Ground-breaking research by computer scientists at RMIT University has developed an artificial intelligence model that can hear the effects of Covid-19 in the sound of a forced cough, even when people are asymptomatic.
While the idea is not new, scientists at Cambridge University and MIT have been investigating the concept, the work at RMIT’s School of Computing Technologies could pave the way to a new generation of diagnostic mobile phone apps as part of a pre-screening process.
Study lead author Dr Hao Xue, a research fellow at RMIT, said they’d overcome a major hurdle in the development of a reliable, easily-accessible and contactless preliminary diagnosis tool for Covid.

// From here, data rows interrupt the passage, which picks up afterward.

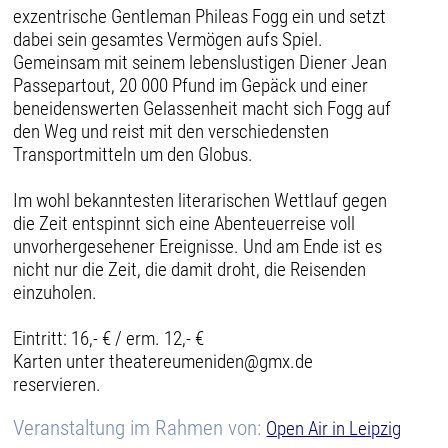
exzentrische Gentleman Phileas Fogg ein und setzt
dabei sein gesamtes Vermögen aufs Spiel.
Gemeinsam mit seinem lebenslustigen Diener Jean
Passepartout, 20 000 Pfund im Gepäck und einer
beneidenswerten Gelassenheit macht sich Fogg auf
den Weg und reist mit den verschiedensten
Transportmitteln um den Globus.
Im wohl bekanntesten literarischen Wettlauf gegen
die Zeit entspinnt sich eine Abenteuerreise voll
unvorhergesehener Ereignisse. Und am Ende ist es
nicht nur die Zeit, die damit droht, die Reisenden
einzuholen.
Eintritt: 16,- € / erm. 12,- €
Karten unter theatereumeniden@gmx.de
reservieren.
Veranstaltung im Rahmen von:
Open Air in Leipzig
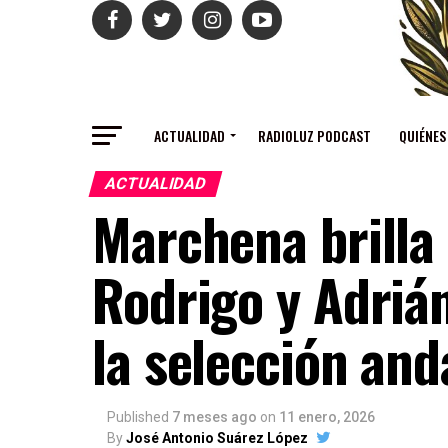
ACTUALIDAD
RADIOLUZ PODCAST
QUIÉNES
ACTUALIDAD
Marchena brilla
Rodrigo y Adriá
la selección and
Published
7 meses ago
on
11 enero, 2026
By
José Antonio Suárez López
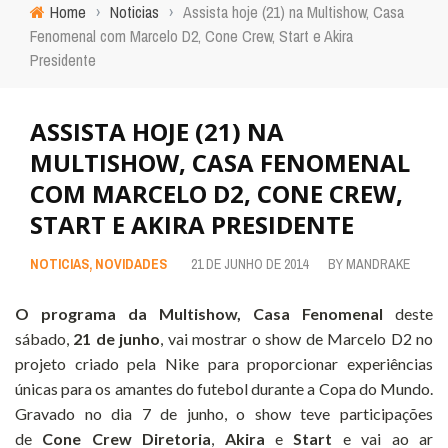
Home
›
Noticias
›
Assista hoje (21) na Multishow, Casa
Fenomenal com Marcelo D2, Cone Crew, Start e Akira
Presidente
ASSISTA HOJE (21) NA
MULTISHOW, CASA FENOMENAL
COM MARCELO D2, CONE CREW,
START E AKIRA PRESIDENTE
NOTICIAS
,
NOVIDADES
21 DE JUNHO DE 2014
BY
MANDRAKE
O programa da Multishow,
Casa Fenomenal
deste
sábado,
21 de junho
, vai mostrar o show de Marcelo D2 no
projeto criado pela Nike para proporcionar experiências
únicas para os amantes do futebol durante a Copa do Mundo.
Gravado no dia 7 de junho, o show teve participações
de
Cone Crew Diretoria
,
Akira
e
Start
e vai ao ar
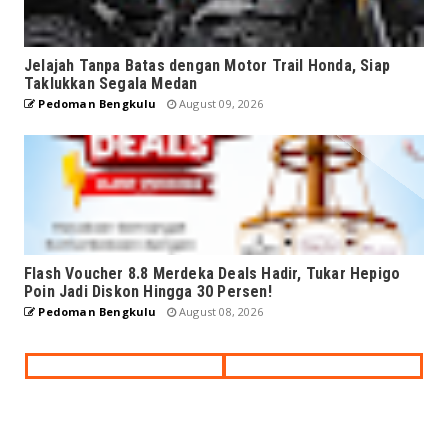
Jelajah Tanpa Batas dengan Motor Trail Honda, Siap
Taklukkan Segala Medan
Pedoman Bengkulu
August 09, 2026
Flash Voucher 8.8 Merdeka Deals Hadir, Tukar Hepigo
Poin Jadi Diskon Hingga 30 Persen!
Pedoman Bengkulu
August 08, 2026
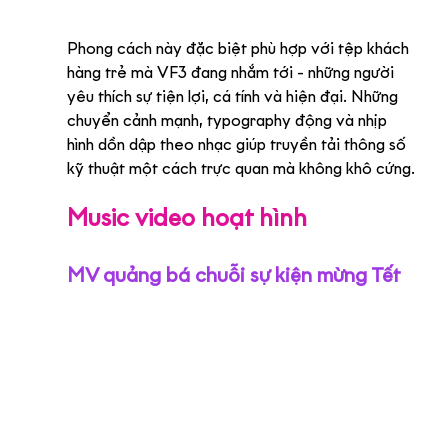
Phong cách này đặc biệt phù hợp với tệp khách 
hàng trẻ mà VF3 đang nhắm tới - những người 
yêu thích sự tiện lợi, cá tính và hiện đại. Những 
chuyển cảnh mạnh, typography động và nhịp 
hình dồn dập theo nhạc giúp truyền tải thông số 
kỹ thuật một cách trực quan mà không khô cứng.
Music video hoạt hình
MV quảng bá chuỗi sự kiện mừng Tết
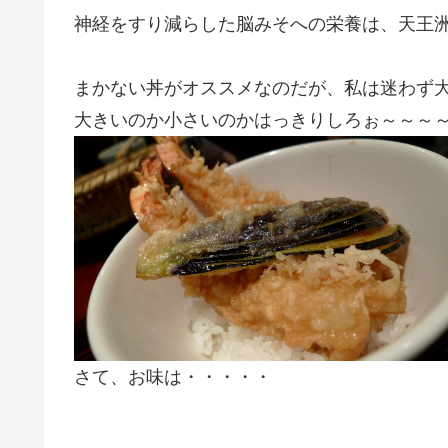
神経をすり減らした脳みそへの栄養は、天王
まかない丼がオススメなのだが、私は迷わず
大きいのか小さいのかはっきりしろぉ～～～
さて、お味は・・・・・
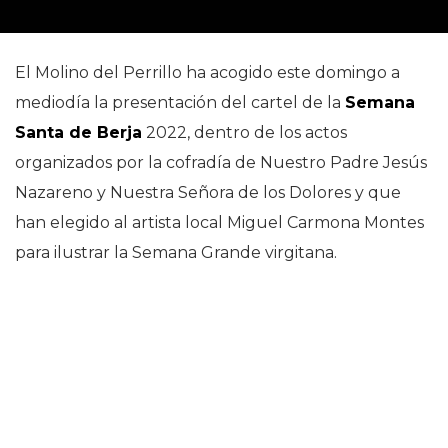
El Molino del Perrillo ha acogido este domingo a
mediodía la presentación del cartel de la
Semana
Santa de Berja
2022, dentro de los actos
organizados por la cofradía de Nuestro Padre Jesús
Nazareno y Nuestra Señora de los Dolores y que
han elegido al artista local Miguel Carmona Montes
para ilustrar la Semana Grande virgitana.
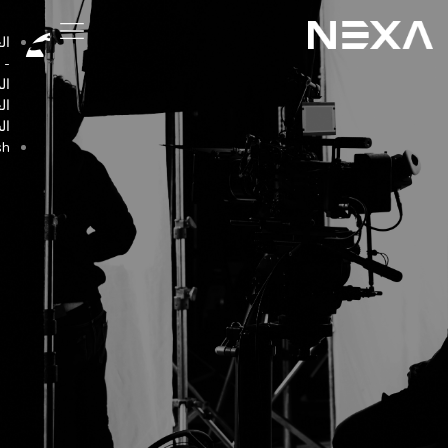
العربية
-
المملكة
العربية
السعودية
English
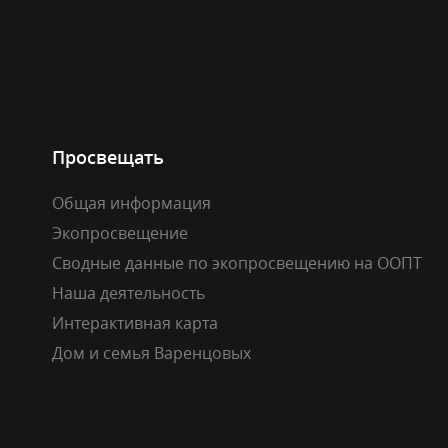
Просвещать
Общая информация
Экопросвещение
Сводные данные по экопросвещению на ООПТ
Наша деятельность
Интерактивная карта
Дом и семья Варенцовых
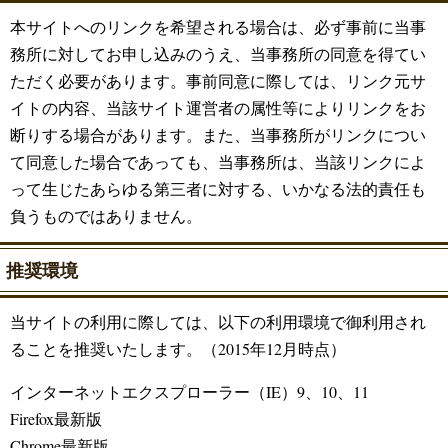
本サイトへのリンクを希望される場合は、必ず事前に当事
務所に対してお申し込みのうえ、当事務所の同意を得てい
ただく必要があります。事前同意に際しては、リンク元サ
イトの内容、当該サイト運営者の属性等によりリンクをお
断りする場合があります。また、当事務所がリンクについ
て同意した場合であっても、当事務所は、当該リンクによ
って生じたあらゆる第三者に対する、いかなる法的責任も
負うものではありません。
推奨環境
当サイトの利用に際しては、以下の利用環境で御利用され
ることを推奨いたします。（2015年12月時点）
インターネットエクスプローラー（IE）9、10、11
Firefox最新版
Chrome最新版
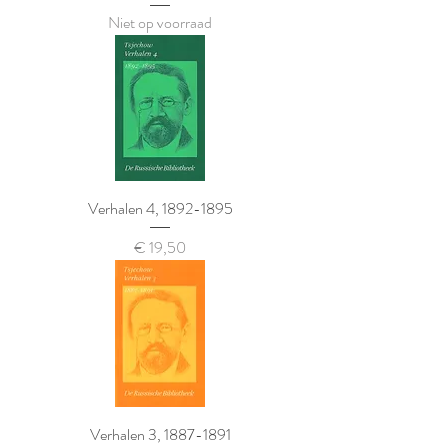
Niet op voorraad
Verhalen 4, 1892-1895
Prijs
€ 19,50
Verhalen 3, 1887-1891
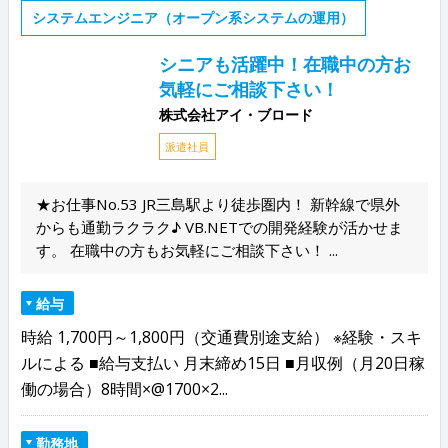
システムエンジニア（オープン系システムの運用）
シニアも活躍中！在職中の方お
気軽にご相談下さい！
株式会社アイ・ブロード
派遣社員
★お仕事No.53 JR三島駅より徒歩圏内！ 新幹線で県外
からも通勤ラクラク♪ VB.NETでの開発経験が活かせま
す。 在職中の方もお気軽にご相談下さい！ ...
給与
時給 1,700円～1,800円（交通費別途支給） ※経験・スキ
ルによる ■給与支払い 月末締め15日 ■月収例（月20日稼
働の場合）8時間×@1700×2...
勤務地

“This could have significant benefit in slowing the spread of the virus by those who have no obvious symptoms,” he said.
“A mobile app that can give you peace of mind during community outbreaks or prompt you to seek a Covid test – that’s the kind of innovative tool we need to better manage this pandemic.
“It could also make a significant difference in regions where medical supplies, testing experts and personal protective equipment are limited.”
Xue said their method could also be extended for other respiratory diseases.
“With just a little tweaking and suitable data we could use this to test for Tuberculosis or other respiratory illnesses, or even design it for combined multi-diseases detection or classification system,” he said.
Their research is supported by Australian Research Council.
Major advance in AI training
While it’s not the first cough classification algorithm developed, the RMIT model outperforms existing approaches and has another major advantage that makes it more practical to use across different regions – the way it learns.
Study co-author Professor Flora Salim said previous attempts to develop the technology, including at MIT and Cambridge, relied on huge amounts of meticulously labelled data to train the AI system.
“The annotation of respiratory sounds requires specific knowledge from experts, making it expensive and time-consuming, and involves handling sensitive health information,” she said.
“Using a narrowly-targeted data set – such as cough samples from one hospital or one region – to train the algorithm also limits its performance outside that setting.”
Salim said it was this limitation that had proven a challenge for this technology’s practical application in the real world, until now.
“What’s most exciting about our work is we have overcome this problem by developing a method to train the algorithm using unlabelled cough sound data,” she said.
“This can be acquired relatively easily and at larger scale from different countries, genders and ages.”
The team are open to collaborating with potential partners on developing the technology and expanding its application for a range of respiratory diagnostic tools.
Their study, ‘Exploring Self-Supervised Representation Ensembles for COVID-19 Cough Classification’ is available now as a pre-print. It will be presented at prestigious data science conference KDD 2021 in Singapore this August.